The leading candidate to provide the Air Force’s needs is Sasol, the South African firm that has been using Fischer-Tropsch to make several fuels for 50 years. ‘All the international flights that refuel at the South African airports make use of a synthetic jet fuel,’ said US Coal-to-Liquids Country Manager Renus Kelfkens. Each day they produce 100,000 barrels of fuel out of a total of 160,000 barrels of synthetic chemical products.

Currently the synthetic mix is 70% jet fuel, and they export none of it. ‘We’re exploring the size of the market beyond the South African environment,’ he said. A Sasol facility is about to begin production at a facility in Qatar.

Meanwhile, a major deal is warming up between Rentech and Peabody Energy, the largest coal producer in the US, to convert coal to oil at Rentech’s Colorado plant.

Jeffrey Decker is a freelance journalist based in the US
e-mail: [email protected]


Fuels for aviation

Civilian aircraft are powered by a small selection of widely-available petroleum fuels.

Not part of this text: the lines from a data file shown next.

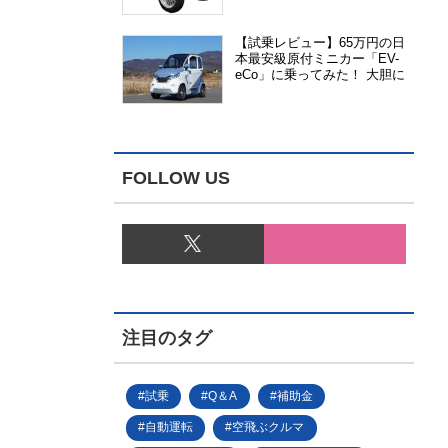
能、安全性、視認性が向上
【試乗レビュー】65万円の日
本最安級原付ミニカー「EV-
eCo」に乗ってみた！ 大胆に
割り切った1人乗りの超小型
EV
FOLLOW US
注目のタグ
試乗
Q＆A
補助金
自動運転
空飛ぶクルマ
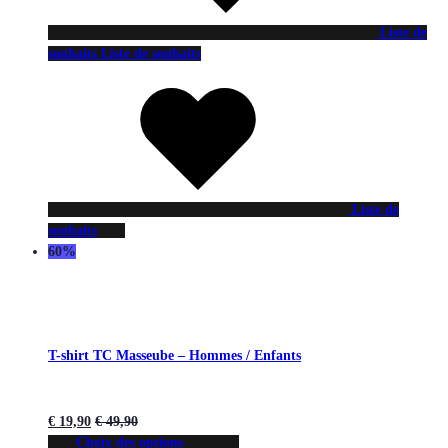
Liste de
souhaits
Liste de souhaits
Liste de
souhaits
60%
T-shirt TC Masseube – Hommes / Enfants
€
19,90
€
49,90
Choix des options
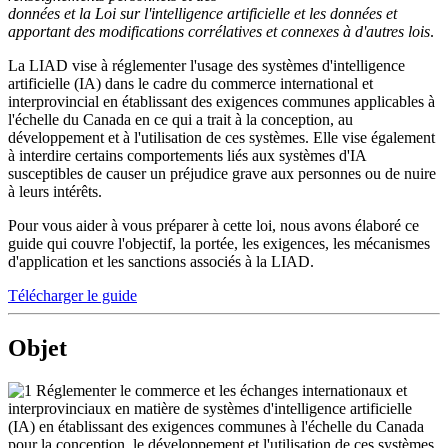
données
et la
Loi sur l'intelligence artificielle et les données
et
apportant des modifications corrélatives et connexes à d'autres lois
.
La LIAD vise à réglementer l'usage des systèmes d'intelligence
artificielle (IA) dans le cadre du commerce international et
interprovincial en établissant des exigences communes applicables à
l'échelle du Canada en ce qui a trait à la conception, au
développement et à l'utilisation de ces systèmes. Elle vise également
à interdire certains comportements liés aux systèmes d'IA
susceptibles de causer un préjudice grave aux personnes ou de nuire
à leurs intérêts.
Pour vous aider à vous préparer à cette loi, nous avons élaboré ce
guide qui couvre l'objectif, la portée, les exigences, les mécanismes
d'application et les sanctions associés à la LIAD.
Télécharger le guide
Objet
Réglementer le commerce et les échanges internationaux et
interprovinciaux en matière de systèmes d'intelligence artificielle
(IA) en établissant des exigences communes à l'échelle du Canada
pour la conception, le développement et l'utilisation de ces systèmes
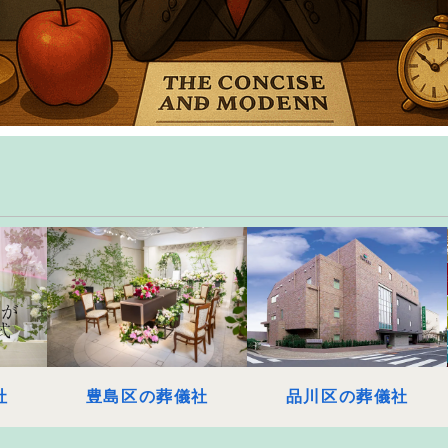
社
豊島区の葬儀社
品川区の葬儀社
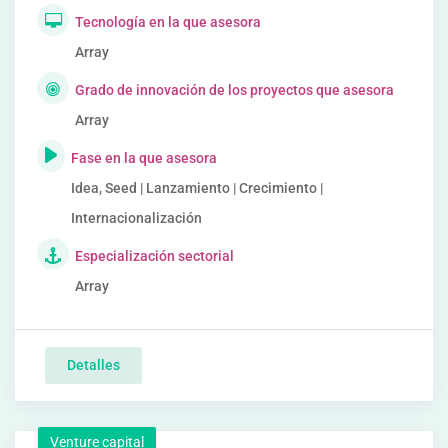
Tecnología en la que asesora
Array
Grado de innovación de los proyectos que asesora
Array
Fase en la que asesora
Idea, Seed | Lanzamiento | Crecimiento |
Internacionalización
Especialización sectorial
Array
Detalles
Venture capital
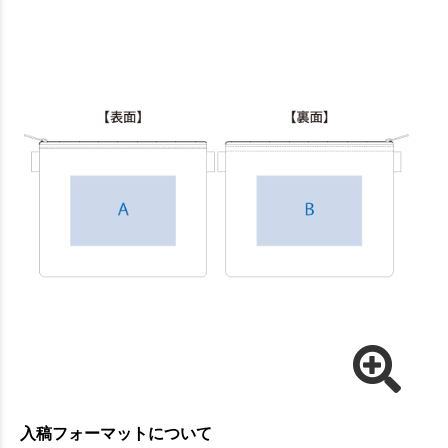
入稿フォーマットについて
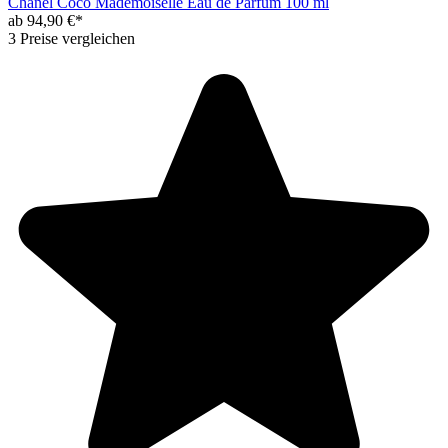
Chanel Coco Mademoiselle Eau de Parfum 100 ml
ab 94,90 €*
3 Preise vergleichen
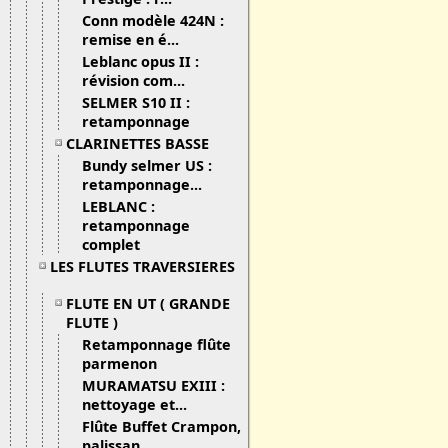
Conn modèle 424N :
remise en é...
Leblanc opus II :
révision com...
SELMER S10 II :
retamponnage
CLARINETTES BASSE
Bundy selmer US :
retamponnage...
LEBLANC :
retamponnage
complet
LES FLUTES TRAVERSIERES
FLUTE EN UT ( GRANDE
FLUTE )
Retamponnage flûte
parmenon
MURAMATSU EXIII :
nettoyage et...
Flûte Buffet Crampon,
palissan...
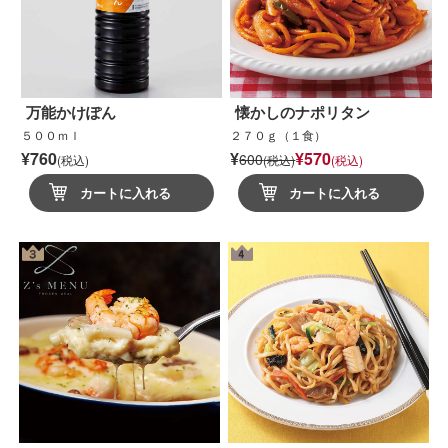
万能かけぽん
懐かしのナポリタン
５００ｍｌ
２７０ｇ（１食）
¥760
¥
¥570
600
(税込)
(税込)
(税込)
カートに入れる
カートに入れる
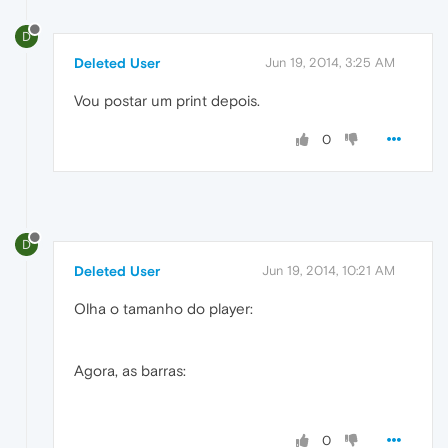
D
Deleted User
Jun 19, 2014, 3:25 AM
Vou postar um print depois.
0
D
Deleted User
Jun 19, 2014, 10:21 AM
Olha o tamanho do player:
Agora, as barras:
0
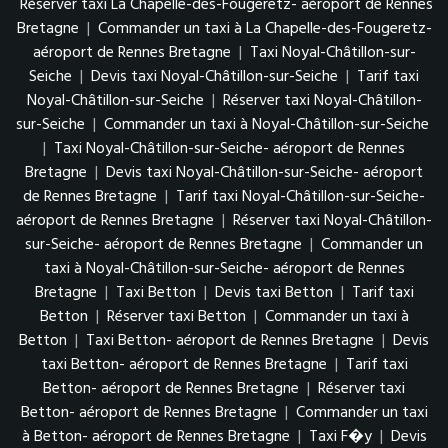
Réserver taxi La Chapelle-des-Fougeretz- aéroport de Rennes
Bretagne
|
Commander un taxi à La Chapelle-des-Fougeretz-
aéroport de Rennes Bretagne
|
Taxi Noyal-Châtillon-sur-
Seiche
|
Devis taxi Noyal-Châtillon-sur-Seiche
|
Tarif taxi
Noyal-Châtillon-sur-Seiche
|
Réserver taxi Noyal-Châtillon-
sur-Seiche
|
Commander un taxi à Noyal-Châtillon-sur-Seiche
|
Taxi Noyal-Châtillon-sur-Seiche- aéroport de Rennes
Bretagne
|
Devis taxi Noyal-Châtillon-sur-Seiche- aéroport
de Rennes Bretagne
|
Tarif taxi Noyal-Châtillon-sur-Seiche-
aéroport de Rennes Bretagne
|
Réserver taxi Noyal-Châtillon-
sur-Seiche- aéroport de Rennes Bretagne
|
Commander un
taxi à Noyal-Châtillon-sur-Seiche- aéroport de Rennes
Bretagne
|
Taxi Betton
|
Devis taxi Betton
|
Tarif taxi
Betton
|
Réserver taxi Betton
|
Commander un taxi à
Betton
|
Taxi Betton- aéroport de Rennes Bretagne
|
Devis
taxi Betton- aéroport de Rennes Bretagne
|
Tarif taxi
Betton- aéroport de Rennes Bretagne
|
Réserver taxi
Betton- aéroport de Rennes Bretagne
|
Commander un taxi
à Betton- aéroport de Rennes Bretagne
|
Taxi F�y
|
Devis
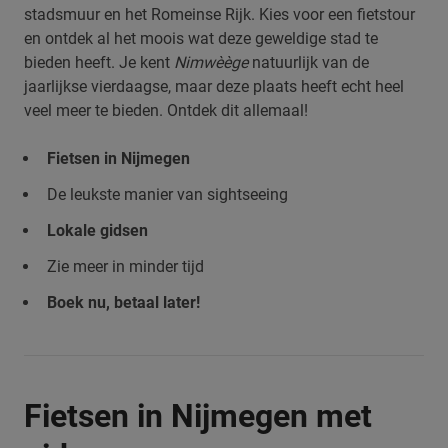
stadsmuur en het Romeinse Rijk. Kies voor een fietstour
en ontdek al het moois wat deze geweldige stad te
bieden heeft. Je kent
Nimwèège
natuurlijk van de
jaarlijkse vierdaagse, maar deze plaats heeft echt heel
veel meer te bieden. Ontdek dit allemaal!
Fietsen in Nijmegen
De leukste manier van sightseeing
Lokale gidsen
Zie meer in minder tijd
Boek nu, betaal later!
Fietsen in Nijmegen met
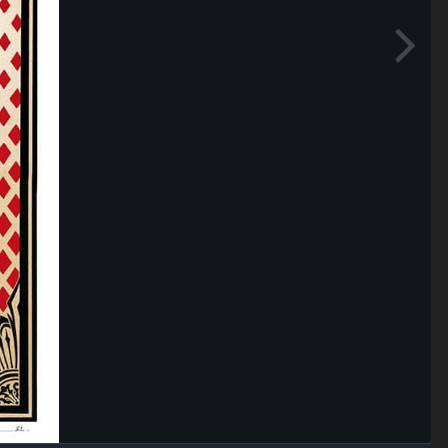
Outils des images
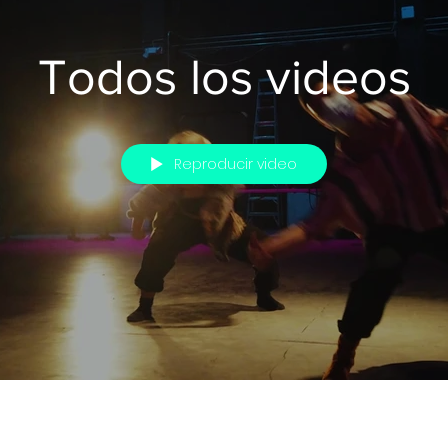
Todos los videos
Reproducir video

Military aircraft have the same selection, but many nations use additives to craft specific blends.

Diesel
A small portion of the propeller airplane market is powered with diesel. Cirrus and Cessna, both leaders in the propeller market, are taking the first steps to releasing new diesel planes.

Avgas
The piston engines of propeller aircraft run on a fuel called Avgas. It’s a high-octane fuel with lower volatility than petrol, which helps the fuel system in the cold temperatures of high altitudes. Though a replacement fuel is not yet ready, Avgas is being phased out of aviation because of its lead toxicity. 100LL can contain up 0.56 grammes of lead per litre.

Jet fuel
Jet engines on airliners or business jets are fuelled by different unleaded blends of kerosene. Jet A-1 is the most common. Jets in the US use Jet A, which is similar but freezes at -40ºC, seven degrees higher than Jet A. Jet B is the other commonly-used jet fuel and is used in only extremely cold weather. Jet Fuel can power diesel engines, both in the air and on the ground. It burns cleaner than Avgas and engine manufacturers are already offering propeller models that run on Jet fuel as a step towards emissions goals.